The Role of VR and AR in Attractions and Enterprise Applications
In this Pro AV Today soundbite from Dan O’Brien of HTC VIVE, the conversation centered on the significant role of Virtual Reality (VR) and Augmented Reality (AR) in attractions and enterprise applications. O’Brien highlighted the critical need for durable hardware design, tailored to withstand extensive use in location-based entertainment (LBE) operations. Unlike consumer-grade VR headsets, which are typically used for brief periods, LBE headsets must operate reliably for 10 to 14 hours daily. This requirement demands enhancements in power, cable durability, and overall hardware resilience.

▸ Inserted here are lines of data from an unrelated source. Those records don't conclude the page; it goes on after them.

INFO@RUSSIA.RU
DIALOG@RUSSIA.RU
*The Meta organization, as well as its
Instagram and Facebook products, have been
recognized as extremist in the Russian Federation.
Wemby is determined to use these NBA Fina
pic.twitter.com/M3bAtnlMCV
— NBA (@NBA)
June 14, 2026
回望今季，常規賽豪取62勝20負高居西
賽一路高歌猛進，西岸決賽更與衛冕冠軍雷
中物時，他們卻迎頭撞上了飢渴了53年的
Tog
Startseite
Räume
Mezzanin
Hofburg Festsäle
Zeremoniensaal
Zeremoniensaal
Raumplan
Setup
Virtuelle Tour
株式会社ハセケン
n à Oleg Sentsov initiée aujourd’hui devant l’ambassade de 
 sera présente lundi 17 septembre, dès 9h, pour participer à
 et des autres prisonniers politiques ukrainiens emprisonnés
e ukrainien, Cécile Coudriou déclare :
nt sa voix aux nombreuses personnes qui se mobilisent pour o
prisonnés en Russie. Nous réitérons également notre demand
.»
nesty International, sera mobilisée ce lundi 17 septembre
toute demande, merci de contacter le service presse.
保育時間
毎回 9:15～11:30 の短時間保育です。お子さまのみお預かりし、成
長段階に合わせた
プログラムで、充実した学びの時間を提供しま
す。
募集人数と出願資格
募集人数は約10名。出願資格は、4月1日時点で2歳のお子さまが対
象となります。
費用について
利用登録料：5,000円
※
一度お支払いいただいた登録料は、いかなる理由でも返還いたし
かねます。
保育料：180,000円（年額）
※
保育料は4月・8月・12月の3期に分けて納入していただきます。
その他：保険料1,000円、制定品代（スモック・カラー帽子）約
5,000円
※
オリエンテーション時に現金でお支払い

O’Brien touched upon the need for hygiene. The frequent use of VR headsets in public settings necessitates a design that prioritizes cleanliness and safety for each user. This concern is particularly relevant in today’s health-conscious environment.
Additionally, O’Brien discussed the unique software needs for these applications. The software must not only support robust hardware operation but also enable efficient deployment in environments such as those with 30 users simultaneously. This capability is essential for ensuring quick initiation of experiences and maintaining continuous operation, thus optimizing the profitability and effectiveness of the space utilized.

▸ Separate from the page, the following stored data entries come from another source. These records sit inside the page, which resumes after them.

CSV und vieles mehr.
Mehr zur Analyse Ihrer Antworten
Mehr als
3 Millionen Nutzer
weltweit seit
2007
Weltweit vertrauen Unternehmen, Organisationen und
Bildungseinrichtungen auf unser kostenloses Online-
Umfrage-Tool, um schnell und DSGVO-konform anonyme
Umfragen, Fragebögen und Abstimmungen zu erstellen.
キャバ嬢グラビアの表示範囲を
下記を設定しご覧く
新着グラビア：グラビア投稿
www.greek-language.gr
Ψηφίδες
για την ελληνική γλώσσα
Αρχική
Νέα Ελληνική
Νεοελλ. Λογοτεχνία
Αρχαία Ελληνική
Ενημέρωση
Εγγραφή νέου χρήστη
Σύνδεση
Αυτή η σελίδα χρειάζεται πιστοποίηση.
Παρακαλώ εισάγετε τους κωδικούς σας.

These insights from O’Brien underscore a few nuanced differences between consumer and enterprise VR applications. They highlight the importance of specialized design and functionality in VR/AR technology to meet the specific demands of enterprise and attraction-based applications, ensuring both operational efficiency and user satisfaction.

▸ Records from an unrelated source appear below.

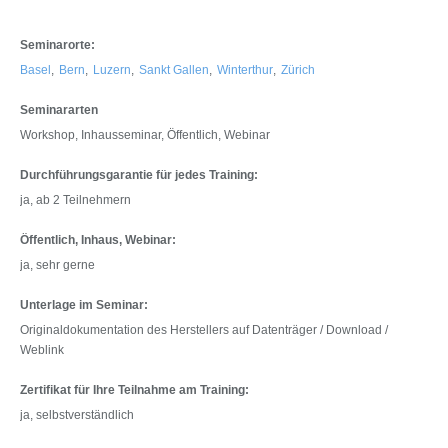
Seminarorte:
Basel
,
Bern
,
Luzern
,
Sankt Gallen
,
Winterthur
,
Zürich
Seminararten
Workshop, Inhausseminar, Öffentlich, Webinar
Durchführungsgarantie für jedes Training:
ja, ab 2 Teilnehmern
Öffentlich, Inhaus, Webinar:
ja, sehr gerne
Unterlage im Seminar:
Originaldokumentation des Herstellers auf Datenträger / Download /
Weblink
Zertifikat für Ihre Teilnahme am Training:
ja, selbstverständlich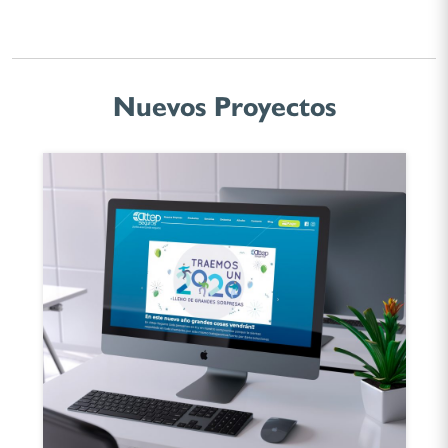
Nuevos Proyectos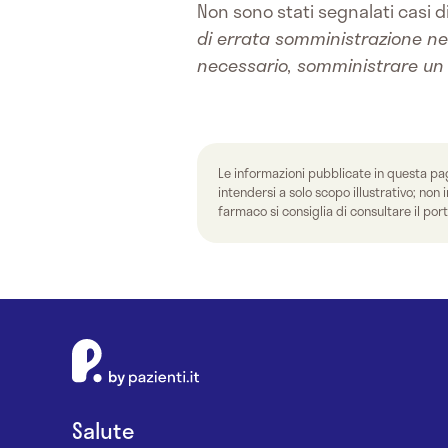
Non sono stati segnalati casi d
di errata somministrazione nei 
necessario, somministrare un 
Le informazioni pubblicate in questa pag
intendersi a solo scopo illustrativo; no
farmaco si consiglia di consultare il port
Salute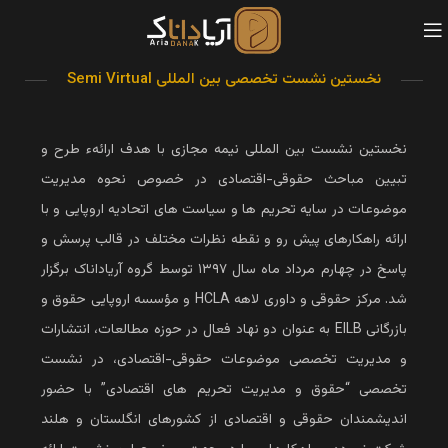
نخستین نشست تخصصی بین المللی Semi Virtual
نخستین نشست بین المللى نیمه مجازی با هدف ارائهء طرح و
تبیین مباحث حقوقى-اقتصادى در خصوص نحوه مدیریت
موضوعات در سایه تحریم ها و سیاست هاى اتحادیه اروپایى و با
ارائه راهکارهاى پیش رو و نقطه نظرات مختلف در قالب پرسش و
پاسخ در چهارم مرداد ماه سال ۱۳۹۷ توسط گروه آریاداناک برگزار
شد. مرکز حقوقی و داوری لاهه HCLA و مؤسسه اروپایی حقوق و
بازرگانی EILB به عنوان دو نهاد فعال در حوزه مطالعات، انتشارات
و مدیریت تخصصی موضوعات حقوقی-اقتصادی، در نشست
تخصصی “حقوق و مدیریت تحریم های اقتصادی” با حضور
اندیشمندان حقوقی و اقتصادی از کشورهای انگلستان و هلند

Dan O’Brien, HTC VIVE, on the Role of VR and AR in Attractions and Enterprise Applications:
“Not only in the hardware and the hardening of it, making the hardware so that it can actually withstand multi-use… running for ten to fourteen hours a day… versus a consumer market… for ten to fifteen minutes… You need replacement on power, better cables, hardened sets, and wearables. Hygiene is a massive factor… But also designing for software… for a thirty user environment… to be up and running all the time, making money all the time in that square footage.”